The activity of the enterprises from industry, construction, trade and market services, in 2018

Compared to 2017, the total number of enterprises of the total active enterprises from the economic sectors (industry, construction, trade and market services) increased by 4.2%. At the end of 2018, there were 57756 enterprises in the industry sector, namely 10.5% of the total active enterprises from the economic sectors (industry, construction, trade and market services). The highest share was that of the active enterprises from the market services sector, namely 47.7%.

The structure of gross investments by economic activity sectors is the following: industry 38.2%, market services 32.8%, construction 14.9% and trade 14.1%. As regards the turnover, the highest share was that of the enterprises having trade as their main activity (40.1%), while the share of construction enterprises was only 5.9%.

Industrial policy – recommendations

The European Commission published on 5th of November the recommendations by a group of experts, the Strategic Forum on Important Projects of Common European Interest, to boost Europe’s competitiveness and global leadership in six strategic and future-oriented industrial sectors: Connected, clean and autonomous vehicles; Hydrogen technologies and systems; Smart health; Industrial Internet of Things; Low-carbon industry; and Cybersecurity.

The EU has put in place flexible State aid rules to facilitate IPCEIs.
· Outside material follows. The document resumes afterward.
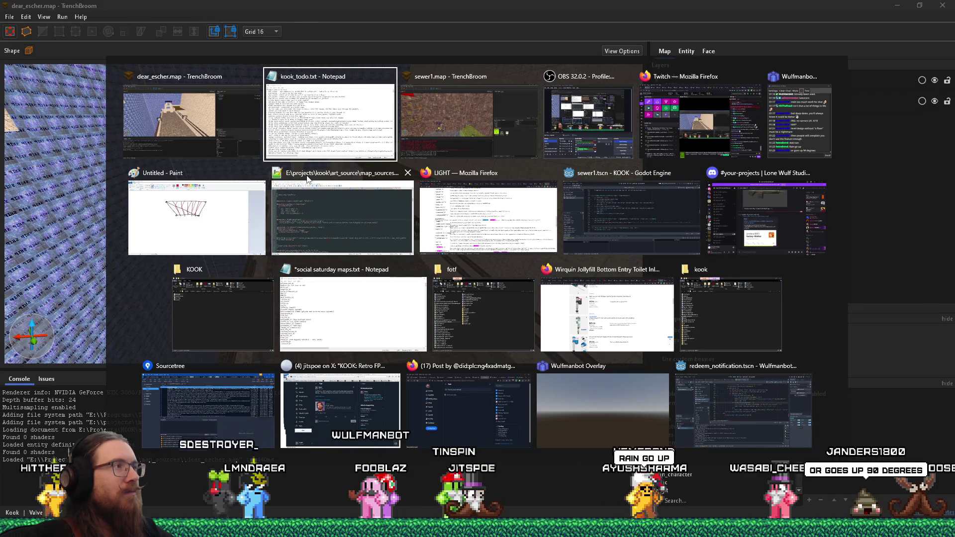
pyautogui.press('Return')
In December 2018, the Commission approved, under the State aid IPCEI framework, €1.75 billion of public investment, which will unlock an additional €6 billion of private investment for research and innovation in microelectronics.

Developments in inflation

The National Bank of Romania has published the Inflation Report for November 2019. As shown in the report, the annual CPI inflation rate returned to the upper bound of the variation band of the flat target of 2.5 percent ± 1 percentage point, ending 2019 Q3 at 3.49 percent (0.35 percentage points below the June level and 0.2 percentage points below the latest forecast). Behind the disinflationary trend stood mainly the declines in vegetable prices amid a good harvest across the EU. Opposite influences stemmed from tobacco product prices and the slightly faster growth of the adjusted CORE2 inflation rate, indicating the persistence of inflationary pressures from fundamentals.
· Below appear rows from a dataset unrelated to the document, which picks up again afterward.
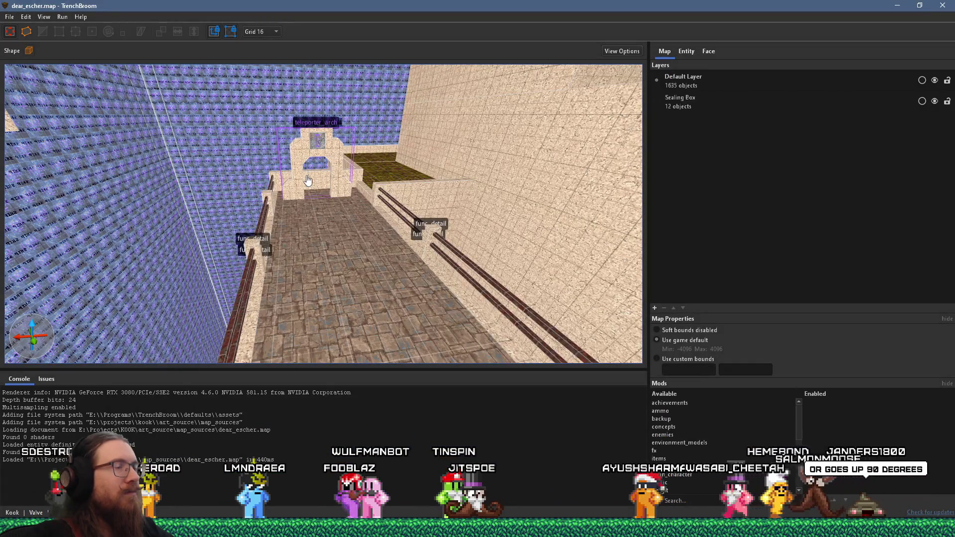
# Fly past the blue wall and stairs down into the grass corridor beside the arches
pyautogui.moveTo(381, 174)
pyautogui.mouseDown()
pyautogui.moveTo(310, 177)
pyautogui.moveTo(239, 146)
pyautogui.moveTo(413, 170)
pyautogui.moveTo(256, 158)
pyautogui.moveTo(215, 134)
pyautogui.moveTo(436, 178)
pyautogui.moveTo(247, 119)
pyautogui.moveTo(221, 72)
pyautogui.moveTo(220, 46)
pyautogui.moveTo(246, 76)
pyautogui.mouseUp()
The average annual inflation rate continued to fall during Q3 to 3.8 percent for the CPI inflation calculated based on the national methodology and to 3.9 percent for the HICP inflation calculated in accordance with the harmonised structure. At the same time, the average annual indicator further recorded the highest level among the EU Member States for the 14th month in a row, with the differential versus the EU average remaining above 2 percentage points.

€200 million to promote European agri-food products

The European Commission will allocate €200.9 million in 2020 to fund promotion activities for EU agri-food products at home and abroad. The 2020 promotion policy work programme adopted by the Commission outlines the main priorities for support. EU policy on the promotion of agri-food products is designed to help the sector take advantage of the expanding and increasingly dynamic global agri-food market, raise awareness on quality schemes including organic produce and help producers should they face market disturbances.

The calls for proposals for the upcoming 2020 campaigns will be published in January 2020. A wide range of bodies, such as trade organisations, producer organisations and agri-food groups responsible for promotion activities are eligible to apply for funding and submit their proposals.